Today, Myanmar is the shadow of the country that once was. A nation crushed by the weight of a military dictatorship where free elections were held only recently, where people and monks’ protests were often suppressed by the use of force, and where the opposition leader has recovered only a few months ago her freedom after years of house arrest. However, one can see small signs that may lead to a better future.
Mae Sai is an anonymous border town where markets and stalls thrive, where trades more or less legit happen, and where tourism bring over the stench of Myanmar poverty. Entrance to Myanmar costs about 20 US Dollars, plus photocopies of your passport and a few paperwork formalities. The difference is plain to see through border guards’ behaviour: Thais are kind, smiling, and fast to give information. Their Burmese counterparts are just as kind but a bit colder and less smiling, diffident to the point of declining, albeit politely, even a harmless souvenir picture.
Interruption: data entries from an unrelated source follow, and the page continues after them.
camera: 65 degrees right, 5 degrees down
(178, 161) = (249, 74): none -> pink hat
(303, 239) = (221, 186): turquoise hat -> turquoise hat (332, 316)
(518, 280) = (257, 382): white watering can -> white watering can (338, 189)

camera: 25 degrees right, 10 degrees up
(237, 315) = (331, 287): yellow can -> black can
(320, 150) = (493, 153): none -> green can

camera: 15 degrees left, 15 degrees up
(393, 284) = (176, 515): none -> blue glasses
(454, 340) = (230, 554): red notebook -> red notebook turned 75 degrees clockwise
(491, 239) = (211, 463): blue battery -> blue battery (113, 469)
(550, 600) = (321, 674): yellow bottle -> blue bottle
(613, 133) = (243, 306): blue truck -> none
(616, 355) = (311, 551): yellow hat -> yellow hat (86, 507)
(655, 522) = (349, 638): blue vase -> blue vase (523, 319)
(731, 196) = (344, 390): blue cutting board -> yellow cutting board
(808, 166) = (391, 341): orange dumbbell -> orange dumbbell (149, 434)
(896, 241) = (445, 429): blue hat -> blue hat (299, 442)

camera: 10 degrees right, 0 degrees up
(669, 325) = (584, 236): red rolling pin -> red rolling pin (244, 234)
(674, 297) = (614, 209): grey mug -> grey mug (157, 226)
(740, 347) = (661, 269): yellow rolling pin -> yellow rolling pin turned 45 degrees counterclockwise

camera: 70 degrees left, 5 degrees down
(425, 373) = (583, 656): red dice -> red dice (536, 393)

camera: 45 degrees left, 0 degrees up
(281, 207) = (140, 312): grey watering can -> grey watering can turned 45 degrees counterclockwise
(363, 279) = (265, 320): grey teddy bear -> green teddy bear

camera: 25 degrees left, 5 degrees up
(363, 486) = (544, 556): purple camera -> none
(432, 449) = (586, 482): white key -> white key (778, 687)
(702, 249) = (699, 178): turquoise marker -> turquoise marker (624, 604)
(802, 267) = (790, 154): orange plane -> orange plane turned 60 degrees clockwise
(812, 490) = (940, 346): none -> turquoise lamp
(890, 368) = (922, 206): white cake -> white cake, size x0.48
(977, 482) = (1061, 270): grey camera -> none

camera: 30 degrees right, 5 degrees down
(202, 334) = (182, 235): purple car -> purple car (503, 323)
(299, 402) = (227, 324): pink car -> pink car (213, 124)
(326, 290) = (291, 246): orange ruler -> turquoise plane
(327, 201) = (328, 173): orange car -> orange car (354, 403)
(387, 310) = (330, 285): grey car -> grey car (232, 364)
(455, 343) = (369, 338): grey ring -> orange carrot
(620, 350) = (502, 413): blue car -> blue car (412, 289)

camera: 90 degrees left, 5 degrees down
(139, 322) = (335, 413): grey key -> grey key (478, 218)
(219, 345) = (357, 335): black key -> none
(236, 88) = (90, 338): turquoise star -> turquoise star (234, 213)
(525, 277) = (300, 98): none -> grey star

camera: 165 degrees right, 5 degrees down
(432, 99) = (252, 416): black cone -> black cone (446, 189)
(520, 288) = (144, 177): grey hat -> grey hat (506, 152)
Then there is the bazaar, with its dirt, its miseries, its beggars always nagging in offering goods of all kinds: from the inevitable Viagra to decks of cards with the image of Saddam Hussein, from low quality stones of to pornographic movies. The immediate feeling is that Myanmar has nothing to do with its backdrop of wonderful temples, and that those nice kids you immortalise smiling and innocent, instead of representing hope they look like the image of a grey and anonymous future, and their smile will be turned off amongst the stalls of a local bazaar.
Chiang Saeng is the focal point of the Golden Triangle. From its shore you can make out the coast of Myanmar and Laos, and only eight hours by boat to the north lays China. The Mekong flows undisturbed with its brownish color further intensified by the sunset light. A one-hour tour with a local speed boat takes me to touch the three coasts, with a stopover at Laos’ Don Sao market.
Laos is less pretentious then Burma; entering the country only costs a few UD Dollars and no formalities at all. I do not even need a passport for this kind of clandestine entry, and the customs officer, if you can call him so, also poses for a souvenir photo. I walk casually among the stalls, glancing on simple local products amongst which Chinese-made items and spirit bottles with cobras, centipedes and other similar creatures inside, as well as silk of a decent quality.
Laos is a poor country that is finding its way, but its poverty seems to be quite a discreet one. It seems that people are aware that after the American bombs that have made this country known to the world only thanks to the services of war correspondents, there may be a tomorrow thanks mainly to tourism which brings people to visit Laos’ most valuable gems: Luang Prabang, and the 4000 islands where the Mekong River widens to form a sort of delta in the southern part of the country.
In the small village behind the market, a group of men are having fun playing a game of traditional takraw with a woven rattan ball, four women chat on the side of a stall, and only a bear locked in a cage reveals all its misery for a lost freedom. It looks like the image of the Laos of the past, but I cannot help but think that it reminds more of the image of the Myanmar that I saw today.